霧の中、いきなり岩手の北リアスらしい荒々しさが出てきた。
侍浜から先は山道が延々と続くが、わりと平坦な道で、手入れされていて歩きやすい。時に海が見えると、切り立っていて北三陸らしい荒々しい景観だ。大きな蕗が群生していたが、栽培しているのだろう。秋田蕗?でもここは岩手県だよなと思う。
「岩手県霧の中から秋田蕗」
うねりのある大地状の土地。海側に出ると東風が涼しく、山側に入ると時々民家が点在し、どの家も畑があり花が咲いている。どこまでも続くような錯覚に陥る。トレイルの木の標識が苔むしていて、海からいつも霧が流れ込んでていることを知る。
「トレイルの海霧標識苔むして」
厳島神社は半島の顕著な突端にある。やっと辿り着いた感じであった。

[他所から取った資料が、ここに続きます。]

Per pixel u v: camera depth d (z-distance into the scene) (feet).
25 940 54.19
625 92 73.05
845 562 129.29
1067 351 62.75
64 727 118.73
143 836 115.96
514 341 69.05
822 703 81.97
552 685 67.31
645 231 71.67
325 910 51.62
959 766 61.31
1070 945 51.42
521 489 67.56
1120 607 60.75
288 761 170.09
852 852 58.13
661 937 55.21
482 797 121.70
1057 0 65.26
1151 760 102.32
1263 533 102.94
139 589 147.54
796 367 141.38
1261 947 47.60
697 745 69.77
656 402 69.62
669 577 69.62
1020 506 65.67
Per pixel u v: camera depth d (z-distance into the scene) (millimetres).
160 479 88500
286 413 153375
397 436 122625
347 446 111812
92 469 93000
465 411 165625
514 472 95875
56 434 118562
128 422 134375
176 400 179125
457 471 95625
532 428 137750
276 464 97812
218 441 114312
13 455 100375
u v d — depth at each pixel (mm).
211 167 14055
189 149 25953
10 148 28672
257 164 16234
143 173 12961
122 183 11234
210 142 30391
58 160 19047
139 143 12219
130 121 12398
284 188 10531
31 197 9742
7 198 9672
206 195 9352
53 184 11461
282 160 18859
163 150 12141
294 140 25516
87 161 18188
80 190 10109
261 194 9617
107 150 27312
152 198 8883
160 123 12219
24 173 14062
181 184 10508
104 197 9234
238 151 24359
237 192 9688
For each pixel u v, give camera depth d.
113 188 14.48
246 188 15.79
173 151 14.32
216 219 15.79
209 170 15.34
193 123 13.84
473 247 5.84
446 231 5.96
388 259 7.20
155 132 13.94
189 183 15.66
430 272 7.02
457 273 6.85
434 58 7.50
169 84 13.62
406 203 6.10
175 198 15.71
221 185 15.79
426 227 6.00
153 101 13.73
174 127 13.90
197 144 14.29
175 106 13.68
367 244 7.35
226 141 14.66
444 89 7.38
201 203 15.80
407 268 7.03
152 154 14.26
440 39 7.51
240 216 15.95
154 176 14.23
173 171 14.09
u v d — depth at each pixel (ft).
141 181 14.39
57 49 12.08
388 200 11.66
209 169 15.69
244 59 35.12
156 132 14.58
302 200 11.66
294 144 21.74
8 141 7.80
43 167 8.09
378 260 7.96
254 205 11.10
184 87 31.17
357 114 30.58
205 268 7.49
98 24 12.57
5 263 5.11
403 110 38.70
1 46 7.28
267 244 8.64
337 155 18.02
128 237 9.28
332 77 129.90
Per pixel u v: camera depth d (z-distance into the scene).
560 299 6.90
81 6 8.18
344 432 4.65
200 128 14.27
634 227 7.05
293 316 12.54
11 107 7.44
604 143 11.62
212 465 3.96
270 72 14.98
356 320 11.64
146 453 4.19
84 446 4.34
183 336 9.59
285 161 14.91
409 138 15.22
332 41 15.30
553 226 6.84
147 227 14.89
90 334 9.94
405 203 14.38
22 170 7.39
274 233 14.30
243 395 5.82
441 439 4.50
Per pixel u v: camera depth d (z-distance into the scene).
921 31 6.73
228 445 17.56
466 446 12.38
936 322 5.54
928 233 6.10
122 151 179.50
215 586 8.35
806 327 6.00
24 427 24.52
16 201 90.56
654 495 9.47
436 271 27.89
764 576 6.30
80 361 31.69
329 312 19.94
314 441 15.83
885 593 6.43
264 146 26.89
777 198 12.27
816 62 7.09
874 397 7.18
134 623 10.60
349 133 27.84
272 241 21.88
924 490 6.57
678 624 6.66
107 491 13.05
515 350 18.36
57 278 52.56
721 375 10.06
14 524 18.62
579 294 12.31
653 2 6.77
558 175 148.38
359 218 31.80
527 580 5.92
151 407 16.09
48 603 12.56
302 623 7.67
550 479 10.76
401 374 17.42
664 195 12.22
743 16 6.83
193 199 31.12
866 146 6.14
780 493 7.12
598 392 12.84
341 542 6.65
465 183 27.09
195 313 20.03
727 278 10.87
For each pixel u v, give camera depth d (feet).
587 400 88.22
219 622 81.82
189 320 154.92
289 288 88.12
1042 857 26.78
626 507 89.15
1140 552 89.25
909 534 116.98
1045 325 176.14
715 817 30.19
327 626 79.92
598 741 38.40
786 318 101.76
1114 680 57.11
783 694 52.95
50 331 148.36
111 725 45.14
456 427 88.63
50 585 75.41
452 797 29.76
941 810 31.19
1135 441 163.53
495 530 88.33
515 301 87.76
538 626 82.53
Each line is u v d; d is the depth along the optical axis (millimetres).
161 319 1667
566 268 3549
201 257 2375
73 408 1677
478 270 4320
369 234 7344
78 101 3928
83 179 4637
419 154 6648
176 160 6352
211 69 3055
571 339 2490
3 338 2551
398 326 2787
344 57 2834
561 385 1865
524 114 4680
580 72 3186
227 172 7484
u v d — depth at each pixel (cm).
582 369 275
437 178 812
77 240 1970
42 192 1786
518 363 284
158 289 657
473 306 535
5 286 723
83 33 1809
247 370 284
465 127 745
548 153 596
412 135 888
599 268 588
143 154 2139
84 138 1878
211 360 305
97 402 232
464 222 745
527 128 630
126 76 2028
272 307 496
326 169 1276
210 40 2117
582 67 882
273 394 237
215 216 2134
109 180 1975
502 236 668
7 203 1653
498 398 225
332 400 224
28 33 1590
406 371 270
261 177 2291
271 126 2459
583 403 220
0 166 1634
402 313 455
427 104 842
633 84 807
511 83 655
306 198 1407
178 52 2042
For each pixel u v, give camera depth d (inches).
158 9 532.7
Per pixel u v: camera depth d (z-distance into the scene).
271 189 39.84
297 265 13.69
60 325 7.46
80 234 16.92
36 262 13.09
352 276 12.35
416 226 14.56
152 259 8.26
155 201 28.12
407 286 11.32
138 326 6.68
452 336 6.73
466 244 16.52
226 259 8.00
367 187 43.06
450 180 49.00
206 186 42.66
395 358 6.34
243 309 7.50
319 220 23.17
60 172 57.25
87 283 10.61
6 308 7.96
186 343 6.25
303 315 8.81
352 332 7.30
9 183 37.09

できるだけ海を見ようとして歩いたが、漁港での行き止まりが多くてアップダウンが続き、体力の限界が近づいてきた。しかしこの神社には寄らねばなるまい。神社はかなり下り、そして登り返す。
牛島の方から一人で登ってきたおじさんが居て、今仕事で久慈に住んでいるとのこと。その人の後ろを歩いてきた黒い動物がいる。勝手に付いてきたって。こんな人懐っこいニホンカモシカ初めてみた。
厳島神社からは車道を歩き、かなり内陸まで回り込むので遠かった。最後のつづら折りをトレイルでショートカットすると、目の前に「もぐらんぴあ」があった。汗だくへとへとになってしまい、水族館内の見学はしなかった。一瞬タクシーを呼びたくなったが、座り込んで「いろはすピーチ550㏄」を一気飲みしたら少し元気が出た。
2人とも膝と腰が痛くなり、夏井から続く高くて長い堤防を後ろ向きに歩いたりした。堤防の内側には震災後に建てたのだろうか、区画された土地に新しい家々と手入れされた畑があり、子供たちの遊ぶ姿が見られた。久慈駅にたどり着く頃は日も陰ってきた。この年にして最大限に疲れ、腰や膝が痛んだ。
疲れ果て、ナチュラルハイの脳で、山頭火の表面だけ真似っこして句を詠んだ。